┏━━

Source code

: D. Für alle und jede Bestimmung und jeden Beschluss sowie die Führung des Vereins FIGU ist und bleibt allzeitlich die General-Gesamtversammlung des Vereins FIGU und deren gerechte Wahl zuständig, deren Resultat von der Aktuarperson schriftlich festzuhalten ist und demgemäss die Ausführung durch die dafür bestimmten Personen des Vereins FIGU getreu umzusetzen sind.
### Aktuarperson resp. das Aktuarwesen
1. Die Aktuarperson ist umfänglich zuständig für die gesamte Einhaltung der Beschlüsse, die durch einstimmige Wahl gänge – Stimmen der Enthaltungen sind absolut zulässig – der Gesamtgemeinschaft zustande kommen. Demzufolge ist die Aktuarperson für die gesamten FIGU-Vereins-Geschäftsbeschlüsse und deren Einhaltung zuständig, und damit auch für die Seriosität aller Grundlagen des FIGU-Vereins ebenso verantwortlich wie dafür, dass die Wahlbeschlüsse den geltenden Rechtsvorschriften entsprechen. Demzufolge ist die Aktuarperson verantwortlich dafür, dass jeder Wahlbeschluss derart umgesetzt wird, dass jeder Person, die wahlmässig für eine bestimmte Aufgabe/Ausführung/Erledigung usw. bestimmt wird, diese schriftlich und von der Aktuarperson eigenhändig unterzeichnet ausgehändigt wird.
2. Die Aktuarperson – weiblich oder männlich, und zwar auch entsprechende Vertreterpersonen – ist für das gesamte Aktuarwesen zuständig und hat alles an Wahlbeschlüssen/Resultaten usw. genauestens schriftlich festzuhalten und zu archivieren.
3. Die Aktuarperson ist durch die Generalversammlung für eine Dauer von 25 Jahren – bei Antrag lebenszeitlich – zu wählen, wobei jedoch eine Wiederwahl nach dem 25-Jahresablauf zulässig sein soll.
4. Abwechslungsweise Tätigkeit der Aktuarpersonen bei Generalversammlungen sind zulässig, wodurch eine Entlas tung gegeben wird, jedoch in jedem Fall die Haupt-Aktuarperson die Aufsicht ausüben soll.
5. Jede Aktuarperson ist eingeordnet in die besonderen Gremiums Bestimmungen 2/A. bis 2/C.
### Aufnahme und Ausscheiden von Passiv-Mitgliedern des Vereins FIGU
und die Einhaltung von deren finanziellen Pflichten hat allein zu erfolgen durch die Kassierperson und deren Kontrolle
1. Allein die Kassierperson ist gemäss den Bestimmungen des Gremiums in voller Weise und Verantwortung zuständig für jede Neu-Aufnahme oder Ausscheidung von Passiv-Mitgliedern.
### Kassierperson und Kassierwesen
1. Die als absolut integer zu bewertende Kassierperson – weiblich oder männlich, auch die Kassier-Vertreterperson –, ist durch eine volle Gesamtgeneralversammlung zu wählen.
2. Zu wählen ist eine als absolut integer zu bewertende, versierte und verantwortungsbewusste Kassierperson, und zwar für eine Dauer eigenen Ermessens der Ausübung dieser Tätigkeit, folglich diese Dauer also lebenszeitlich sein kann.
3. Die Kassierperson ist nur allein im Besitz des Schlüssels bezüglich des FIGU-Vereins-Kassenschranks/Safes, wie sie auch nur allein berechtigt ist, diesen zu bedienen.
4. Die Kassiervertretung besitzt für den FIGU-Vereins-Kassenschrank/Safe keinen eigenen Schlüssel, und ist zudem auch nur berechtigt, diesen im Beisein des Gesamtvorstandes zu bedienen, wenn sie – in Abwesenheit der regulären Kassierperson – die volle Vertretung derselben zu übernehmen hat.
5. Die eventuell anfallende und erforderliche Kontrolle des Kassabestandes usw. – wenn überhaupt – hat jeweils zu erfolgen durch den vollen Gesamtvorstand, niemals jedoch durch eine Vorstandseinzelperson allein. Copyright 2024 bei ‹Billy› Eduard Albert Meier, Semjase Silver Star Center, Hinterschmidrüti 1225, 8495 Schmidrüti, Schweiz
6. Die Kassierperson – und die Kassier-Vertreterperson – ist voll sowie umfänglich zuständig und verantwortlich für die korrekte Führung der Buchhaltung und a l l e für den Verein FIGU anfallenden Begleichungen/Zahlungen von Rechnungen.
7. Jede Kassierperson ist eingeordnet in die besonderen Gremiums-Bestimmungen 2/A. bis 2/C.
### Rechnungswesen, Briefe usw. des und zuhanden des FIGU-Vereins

┗━━

#### [Task objective]
Word for word, output the records that appear above.

#### [Task answer]
Source code

: D. Für alle und jede Bestimmung und jeden Beschluss sowie die Führung des Vereins FIGU ist und bleibt allzeitlich die General-Gesamtversammlung des Vereins FIGU und deren gerechte Wahl zuständig, deren Resultat von der Aktuarperson schriftlich festzuhalten ist und demgemäss die Ausführung durch die dafür bestimmten Personen des Vereins FIGU getreu umzusetzen sind.
### Aktuarperson resp. das Aktuarwesen
1. Die Aktuarperson ist umfänglich zuständig für die gesamte Einhaltung der Beschlüsse, die durch einstimmige Wahl gänge – Stimmen der Enthaltungen sind absolut zulässig – der Gesamtgemeinschaft zustande kommen. Demzufolge ist die Aktuarperson für die gesamten FIGU-Vereins-Geschäftsbeschlüsse und deren Einhaltung zuständig, und damit auch für die Seriosität aller Grundlagen des FIGU-Vereins ebenso verantwortlich wie dafür, dass die Wahlbeschlüsse den geltenden Rechtsvorschriften entsprechen. Demzufolge ist die Aktuarperson verantwortlich dafür, dass jeder Wahlbeschluss derart umgesetzt wird, dass jeder Person, die wahlmässig für eine bestimmte Aufgabe/Ausführung/Erledigung usw. bestimmt wird, diese schriftlich und von der Aktuarperson eigenhändig unterzeichnet ausgehändigt wird.
2. Die Aktuarperson – weiblich oder männlich, und zwar auch entsprechende Vertreterpersonen – ist für das gesamte Aktuarwesen zuständig und hat alles an Wahlbeschlüssen/Resultaten usw. genauestens schriftlich festzuhalten und zu archivieren.
3. Die Aktuarperson ist durch die Generalversammlung für eine Dauer von 25 Jahren – bei Antrag lebenszeitlich – zu wählen, wobei jedoch eine Wiederwahl nach dem 25-Jahresablauf zulässig sein soll.
4. Abwechslungsweise Tätigkeit der Aktuarpersonen bei Generalversammlungen sind zulässig, wodurch eine Entlas tung gegeben wird, jedoch in jedem Fall die Haupt-Aktuarperson die Aufsicht ausüben soll.
5. Jede Aktuarperson ist eingeordnet in die besonderen Gremiums Bestimmungen 2/A. bis 2/C.
### Aufnahme und Ausscheiden von Passiv-Mitgliedern des Vereins FIGU
und die Einhaltung von deren finanziellen Pflichten hat allein zu erfolgen durch die Kassierperson und deren Kontrolle
1. Allein die Kassierperson ist gemäss den Bestimmungen des Gremiums in voller Weise und Verantwortung zuständig für jede Neu-Aufnahme oder Ausscheidung von Passiv-Mitgliedern.
### Kassierperson und Kassierwesen
1. Die als absolut integer zu bewertende Kassierperson – weiblich oder männlich, auch die Kassier-Vertreterperson –, ist durch eine volle Gesamtgeneralversammlung zu wählen.
2. Zu wählen ist eine als absolut integer zu bewertende, versierte und verantwortungsbewusste Kassierperson, und zwar für eine Dauer eigenen Ermessens der Ausübung dieser Tätigkeit, folglich diese Dauer also lebenszeitlich sein kann.
3. Die Kassierperson ist nur allein im Besitz des Schlüssels bezüglich des FIGU-Vereins-Kassenschranks/Safes, wie sie auch nur allein berechtigt ist, diesen zu bedienen.
4. Die Kassiervertretung besitzt für den FIGU-Vereins-Kassenschrank/Safe keinen eigenen Schlüssel, und ist zudem auch nur berechtigt, diesen im Beisein des Gesamtvorstandes zu bedienen, wenn sie – in Abwesenheit der regulären Kassierperson – die volle Vertretung derselben zu übernehmen hat.
5. Die eventuell anfallende und erforderliche Kontrolle des Kassabestandes usw. – wenn überhaupt – hat jeweils zu erfolgen durch den vollen Gesamtvorstand, niemals jedoch durch eine Vorstandseinzelperson allein. Copyright 2024 bei ‹Billy› Eduard Albert Meier, Semjase Silver Star Center, Hinterschmidrüti 1225, 8495 Schmidrüti, Schweiz
6. Die Kassierperson – und die Kassier-Vertreterperson – ist voll sowie umfänglich zuständig und verantwortlich für die korrekte Führung der Buchhaltung und a l l e für den Verein FIGU anfallenden Begleichungen/Zahlungen von Rechnungen.
7. Jede Kassierperson ist eingeordnet in die besonderen Gremiums-Bestimmungen 2/A. bis 2/C.
### Rechnungswesen, Briefe usw. des und zuhanden des FIGU-Vereins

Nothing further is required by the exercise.